Wednesday, August 5, 2009

Neuro-Emotional Technique (NET)

I am thirsty these days and actually drink full glasses of water. That does not sound so unusual, but it is for me. I have always proclaimed that I had no thirst mechanism, and was a sipper. Drinking any large amount of water made me feel like I was "drowning.” But I have overcome this hydration issue by breaking a mind-body connection that never served me well.

I have always been fascinated with how the mind works. I have also been curious about the concept of trauma stored at the cellular level: the kind of trauma that is not just stored in the brain, but stored throughout the cells of the body. In the spirit of always wanting to move forward in growth, I have been searching since then for a way to release past trauma. I was introduced to one method about eight months ago.

I was in my homeopathy class, and mentioned two near drowning experiences that I had, one that I remember and one that I do not. One of the teachers suggested that NET could clear the trauma. All I knew about it was that it stood for neuro-emotional technique.

I went to see an NET practitioner. I told her that I had hydration issues, and I wondered if it could be connected to the near-drowning experiences. We began with my sitting with my arm out in a muscle-testing position. She pushed down on my arm, and tested through “family, career, finances…” What came up first was “inner child.” My arm flew down and tears sprang to my eyes at the same time. Then she tested different organs, with kidneys responding positive. She went through emotions often connected to the kidneys, and came up positive with “fear.” She tested further for the age, breaking it down to age three.

This is how I had heard the story. We were at a hotel by the pool. Apparently I got into trouble when whoever was watching me went into a nearby room to answer the phone. Someone had to jump into the pool to save me. Whether this is how things happened in reality or not is irrelevant. I can be relatively sure that I went under the water, probably swallowing a lot of it, and felt true panic for the first time in my life.

The practitioner asked me to hold the feelings in my mind of how it might have felt as a three-year-old child who was under the water. Meanwhile she stood behind me and tapped me gently on several points. I found myself looking upward with my vision full of bright clear water over me, and I had the momentary sensation of being unable to breathe. As this passed, she came back around and tested me for many positive statements dealing with feeling safe, and allowing myself to hydrate, and letting go of the trauma. I tested that the trauma was cleared. Then I told her that I was really thirsty and wanted some water. That made her laugh.
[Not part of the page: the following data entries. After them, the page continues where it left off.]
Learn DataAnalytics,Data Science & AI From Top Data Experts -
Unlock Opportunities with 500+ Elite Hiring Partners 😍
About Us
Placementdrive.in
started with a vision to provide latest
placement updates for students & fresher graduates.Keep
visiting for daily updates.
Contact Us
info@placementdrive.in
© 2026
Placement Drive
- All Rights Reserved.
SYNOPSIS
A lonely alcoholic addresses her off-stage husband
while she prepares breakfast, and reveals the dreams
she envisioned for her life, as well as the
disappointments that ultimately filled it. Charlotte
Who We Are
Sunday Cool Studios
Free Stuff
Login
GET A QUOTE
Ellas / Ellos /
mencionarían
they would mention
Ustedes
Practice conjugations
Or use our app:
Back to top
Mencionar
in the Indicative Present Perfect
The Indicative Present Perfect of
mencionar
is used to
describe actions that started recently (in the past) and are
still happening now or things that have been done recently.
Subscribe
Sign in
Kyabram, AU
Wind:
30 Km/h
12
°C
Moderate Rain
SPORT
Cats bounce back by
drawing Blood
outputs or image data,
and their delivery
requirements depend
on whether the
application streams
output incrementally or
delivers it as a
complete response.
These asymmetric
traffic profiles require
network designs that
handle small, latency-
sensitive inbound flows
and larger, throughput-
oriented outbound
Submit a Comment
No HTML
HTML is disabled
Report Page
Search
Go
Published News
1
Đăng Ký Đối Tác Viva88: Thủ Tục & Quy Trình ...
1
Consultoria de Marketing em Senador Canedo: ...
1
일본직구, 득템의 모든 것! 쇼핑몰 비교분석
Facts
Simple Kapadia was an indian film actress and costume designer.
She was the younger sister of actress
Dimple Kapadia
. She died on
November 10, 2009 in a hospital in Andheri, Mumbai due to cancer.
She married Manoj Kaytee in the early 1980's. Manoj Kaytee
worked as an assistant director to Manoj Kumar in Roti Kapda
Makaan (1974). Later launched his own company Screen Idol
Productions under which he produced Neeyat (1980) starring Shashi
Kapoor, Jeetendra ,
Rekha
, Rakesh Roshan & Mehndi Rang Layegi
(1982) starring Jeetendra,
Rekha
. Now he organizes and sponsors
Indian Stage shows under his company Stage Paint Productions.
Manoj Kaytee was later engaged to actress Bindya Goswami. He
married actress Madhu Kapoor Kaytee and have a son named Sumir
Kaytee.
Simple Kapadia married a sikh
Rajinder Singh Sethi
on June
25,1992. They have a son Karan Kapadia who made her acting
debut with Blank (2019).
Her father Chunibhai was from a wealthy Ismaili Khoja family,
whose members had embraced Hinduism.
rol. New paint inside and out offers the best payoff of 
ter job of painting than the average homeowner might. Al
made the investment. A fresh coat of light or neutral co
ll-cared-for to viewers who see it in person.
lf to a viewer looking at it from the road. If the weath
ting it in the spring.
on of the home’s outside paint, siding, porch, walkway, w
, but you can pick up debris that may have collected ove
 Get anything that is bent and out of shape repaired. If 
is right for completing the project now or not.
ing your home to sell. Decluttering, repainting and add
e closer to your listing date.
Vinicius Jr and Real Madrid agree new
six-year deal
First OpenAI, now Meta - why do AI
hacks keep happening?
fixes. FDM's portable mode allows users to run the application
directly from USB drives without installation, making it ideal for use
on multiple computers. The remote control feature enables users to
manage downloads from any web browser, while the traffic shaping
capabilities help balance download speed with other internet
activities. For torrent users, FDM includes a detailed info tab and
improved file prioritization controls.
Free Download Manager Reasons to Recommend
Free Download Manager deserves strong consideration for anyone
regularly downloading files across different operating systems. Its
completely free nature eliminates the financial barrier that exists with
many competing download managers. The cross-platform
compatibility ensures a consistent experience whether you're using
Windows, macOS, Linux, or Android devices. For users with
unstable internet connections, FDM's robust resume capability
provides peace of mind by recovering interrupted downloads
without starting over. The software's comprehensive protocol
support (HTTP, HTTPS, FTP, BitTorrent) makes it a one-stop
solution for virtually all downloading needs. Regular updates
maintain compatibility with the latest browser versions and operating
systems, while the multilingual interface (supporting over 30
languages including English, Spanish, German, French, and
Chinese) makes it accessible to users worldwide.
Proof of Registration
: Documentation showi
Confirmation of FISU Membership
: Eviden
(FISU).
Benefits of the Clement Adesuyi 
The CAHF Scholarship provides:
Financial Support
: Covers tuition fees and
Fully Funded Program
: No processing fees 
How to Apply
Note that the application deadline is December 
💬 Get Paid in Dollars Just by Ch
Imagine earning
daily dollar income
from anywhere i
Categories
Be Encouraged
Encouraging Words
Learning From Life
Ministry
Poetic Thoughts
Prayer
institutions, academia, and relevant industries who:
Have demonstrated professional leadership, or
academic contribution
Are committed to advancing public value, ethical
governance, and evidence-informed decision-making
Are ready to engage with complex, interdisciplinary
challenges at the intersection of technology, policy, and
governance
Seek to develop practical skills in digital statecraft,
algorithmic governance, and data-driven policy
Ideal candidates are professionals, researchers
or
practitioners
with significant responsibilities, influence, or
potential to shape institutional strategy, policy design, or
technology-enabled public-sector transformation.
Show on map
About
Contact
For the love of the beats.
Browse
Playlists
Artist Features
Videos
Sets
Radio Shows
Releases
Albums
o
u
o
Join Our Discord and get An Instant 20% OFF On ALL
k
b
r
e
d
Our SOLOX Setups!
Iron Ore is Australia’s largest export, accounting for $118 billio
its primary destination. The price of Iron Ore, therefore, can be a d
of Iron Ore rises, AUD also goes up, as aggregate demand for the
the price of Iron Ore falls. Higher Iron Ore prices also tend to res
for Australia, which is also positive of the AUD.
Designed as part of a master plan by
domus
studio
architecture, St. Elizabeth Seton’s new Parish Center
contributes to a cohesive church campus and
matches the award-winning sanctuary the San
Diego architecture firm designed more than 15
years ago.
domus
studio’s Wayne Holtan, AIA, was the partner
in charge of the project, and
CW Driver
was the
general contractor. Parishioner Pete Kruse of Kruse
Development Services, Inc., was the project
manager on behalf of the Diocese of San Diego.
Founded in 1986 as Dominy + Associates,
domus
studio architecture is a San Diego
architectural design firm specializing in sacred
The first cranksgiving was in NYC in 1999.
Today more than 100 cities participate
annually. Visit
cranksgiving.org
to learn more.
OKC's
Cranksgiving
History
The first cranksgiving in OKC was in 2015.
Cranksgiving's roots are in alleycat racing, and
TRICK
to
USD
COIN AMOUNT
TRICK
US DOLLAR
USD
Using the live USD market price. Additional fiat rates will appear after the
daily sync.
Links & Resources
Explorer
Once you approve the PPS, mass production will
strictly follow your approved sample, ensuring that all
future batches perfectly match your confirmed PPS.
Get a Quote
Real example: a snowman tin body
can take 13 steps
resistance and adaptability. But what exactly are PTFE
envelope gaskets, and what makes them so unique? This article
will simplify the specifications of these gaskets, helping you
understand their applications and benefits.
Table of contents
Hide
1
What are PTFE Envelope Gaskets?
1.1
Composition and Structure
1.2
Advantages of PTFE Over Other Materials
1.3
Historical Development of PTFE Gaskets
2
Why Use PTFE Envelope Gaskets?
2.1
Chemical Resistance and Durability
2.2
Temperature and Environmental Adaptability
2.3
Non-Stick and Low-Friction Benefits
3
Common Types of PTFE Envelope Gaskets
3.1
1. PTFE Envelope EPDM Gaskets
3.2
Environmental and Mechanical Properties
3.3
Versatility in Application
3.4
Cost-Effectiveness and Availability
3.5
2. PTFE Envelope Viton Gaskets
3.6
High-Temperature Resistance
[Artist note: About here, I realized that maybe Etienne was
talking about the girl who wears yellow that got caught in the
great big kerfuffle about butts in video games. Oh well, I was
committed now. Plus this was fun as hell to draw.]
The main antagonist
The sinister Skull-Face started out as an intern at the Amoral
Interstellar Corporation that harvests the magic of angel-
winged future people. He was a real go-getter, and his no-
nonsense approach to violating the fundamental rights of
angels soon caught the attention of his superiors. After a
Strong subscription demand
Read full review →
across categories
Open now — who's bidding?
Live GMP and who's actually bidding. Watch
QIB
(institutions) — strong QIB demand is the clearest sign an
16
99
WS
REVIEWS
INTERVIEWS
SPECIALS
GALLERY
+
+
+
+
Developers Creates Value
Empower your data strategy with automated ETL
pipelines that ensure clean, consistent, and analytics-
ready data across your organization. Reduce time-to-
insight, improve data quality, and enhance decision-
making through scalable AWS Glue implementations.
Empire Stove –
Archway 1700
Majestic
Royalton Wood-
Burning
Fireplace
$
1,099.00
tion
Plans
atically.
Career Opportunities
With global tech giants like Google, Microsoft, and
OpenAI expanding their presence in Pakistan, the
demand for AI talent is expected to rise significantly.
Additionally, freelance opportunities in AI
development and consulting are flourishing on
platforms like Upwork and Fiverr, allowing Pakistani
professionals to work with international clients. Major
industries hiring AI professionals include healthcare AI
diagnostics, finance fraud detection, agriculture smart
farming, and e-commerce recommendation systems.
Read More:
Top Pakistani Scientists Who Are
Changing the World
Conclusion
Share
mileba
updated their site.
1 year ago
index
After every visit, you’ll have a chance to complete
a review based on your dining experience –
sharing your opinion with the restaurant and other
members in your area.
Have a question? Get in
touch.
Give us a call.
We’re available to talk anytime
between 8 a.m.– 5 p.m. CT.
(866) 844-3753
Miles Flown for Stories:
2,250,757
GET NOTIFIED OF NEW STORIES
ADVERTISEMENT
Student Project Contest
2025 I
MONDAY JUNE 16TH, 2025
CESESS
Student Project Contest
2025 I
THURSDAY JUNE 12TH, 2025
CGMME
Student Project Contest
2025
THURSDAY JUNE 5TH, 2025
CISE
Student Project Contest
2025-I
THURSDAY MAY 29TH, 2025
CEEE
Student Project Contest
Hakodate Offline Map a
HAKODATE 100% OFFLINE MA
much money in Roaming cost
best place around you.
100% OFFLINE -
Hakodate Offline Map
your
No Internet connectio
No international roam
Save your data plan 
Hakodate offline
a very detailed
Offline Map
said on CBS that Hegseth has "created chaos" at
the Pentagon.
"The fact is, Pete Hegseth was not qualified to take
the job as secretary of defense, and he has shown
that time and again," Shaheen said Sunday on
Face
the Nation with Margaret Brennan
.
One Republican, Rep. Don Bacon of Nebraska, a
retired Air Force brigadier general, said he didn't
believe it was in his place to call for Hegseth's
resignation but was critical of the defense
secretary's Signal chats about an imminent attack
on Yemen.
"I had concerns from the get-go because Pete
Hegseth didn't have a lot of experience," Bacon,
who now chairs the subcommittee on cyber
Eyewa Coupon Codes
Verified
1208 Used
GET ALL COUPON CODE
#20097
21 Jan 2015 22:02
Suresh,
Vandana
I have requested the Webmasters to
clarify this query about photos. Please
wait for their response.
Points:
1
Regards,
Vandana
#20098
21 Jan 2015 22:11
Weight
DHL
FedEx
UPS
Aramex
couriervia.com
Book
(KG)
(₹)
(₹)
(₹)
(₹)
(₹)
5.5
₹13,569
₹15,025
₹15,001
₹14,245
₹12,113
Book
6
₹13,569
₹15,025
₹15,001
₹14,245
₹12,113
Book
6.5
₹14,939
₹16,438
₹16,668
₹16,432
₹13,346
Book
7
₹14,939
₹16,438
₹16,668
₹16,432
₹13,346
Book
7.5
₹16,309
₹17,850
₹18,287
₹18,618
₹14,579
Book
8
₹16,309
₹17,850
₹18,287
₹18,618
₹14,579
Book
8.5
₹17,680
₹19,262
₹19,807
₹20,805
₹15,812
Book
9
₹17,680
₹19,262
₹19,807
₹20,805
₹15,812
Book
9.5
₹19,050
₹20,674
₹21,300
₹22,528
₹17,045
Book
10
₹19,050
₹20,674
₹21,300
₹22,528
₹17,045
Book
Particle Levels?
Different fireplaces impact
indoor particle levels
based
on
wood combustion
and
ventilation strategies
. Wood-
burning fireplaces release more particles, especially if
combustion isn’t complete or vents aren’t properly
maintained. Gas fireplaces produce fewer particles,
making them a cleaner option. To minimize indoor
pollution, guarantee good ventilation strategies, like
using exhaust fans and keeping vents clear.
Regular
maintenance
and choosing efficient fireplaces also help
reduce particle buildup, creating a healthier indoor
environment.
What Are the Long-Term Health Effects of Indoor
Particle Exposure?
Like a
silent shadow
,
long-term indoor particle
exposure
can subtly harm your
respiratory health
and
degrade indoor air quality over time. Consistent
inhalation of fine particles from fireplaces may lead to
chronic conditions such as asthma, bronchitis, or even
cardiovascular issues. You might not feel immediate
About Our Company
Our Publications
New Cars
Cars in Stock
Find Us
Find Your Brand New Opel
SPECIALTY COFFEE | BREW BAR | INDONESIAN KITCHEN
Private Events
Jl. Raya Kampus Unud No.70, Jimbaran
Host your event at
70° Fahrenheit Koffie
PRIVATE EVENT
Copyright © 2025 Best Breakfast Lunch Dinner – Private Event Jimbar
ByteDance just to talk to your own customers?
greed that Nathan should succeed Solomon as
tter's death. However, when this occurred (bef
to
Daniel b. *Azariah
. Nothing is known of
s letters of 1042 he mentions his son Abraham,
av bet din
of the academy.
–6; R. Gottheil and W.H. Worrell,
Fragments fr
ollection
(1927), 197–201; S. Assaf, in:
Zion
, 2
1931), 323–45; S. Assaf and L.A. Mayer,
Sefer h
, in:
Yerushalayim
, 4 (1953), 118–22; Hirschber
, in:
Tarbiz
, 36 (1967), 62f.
The goal of NET is to break that connection between the current emotion and the emotion from the first time it was experienced. The present and past situations are often not so directly related--except through the emotion being experienced. Through muscle testing, the block of energy in the body is located. Then through questioning and muscle-testing, the person can usually pinpoint a prior event that first triggered the emotion.

Once the initial triggering event is cleared, then all subsequent and future events are freed from repeating the same response to the same old song. It is a simple, non-invasive, and effective method to release pent-up emotional trauma from the cells of the body. I particularly appreciate the efficiency. I like to think of it as behavioral psychology on fast-forward. Therapy on steroids.

This first experience with NET was certainly the most dramatic I have had. But I have been returning at regular intervals, and feel lighter because of it. I take my daughter there occasionally as well, because how wonderful to have childhood trauma cleared during adolescence. I find this new modality particularly fascinating, and definitely count it among the methods which have helped me and my family tremendously.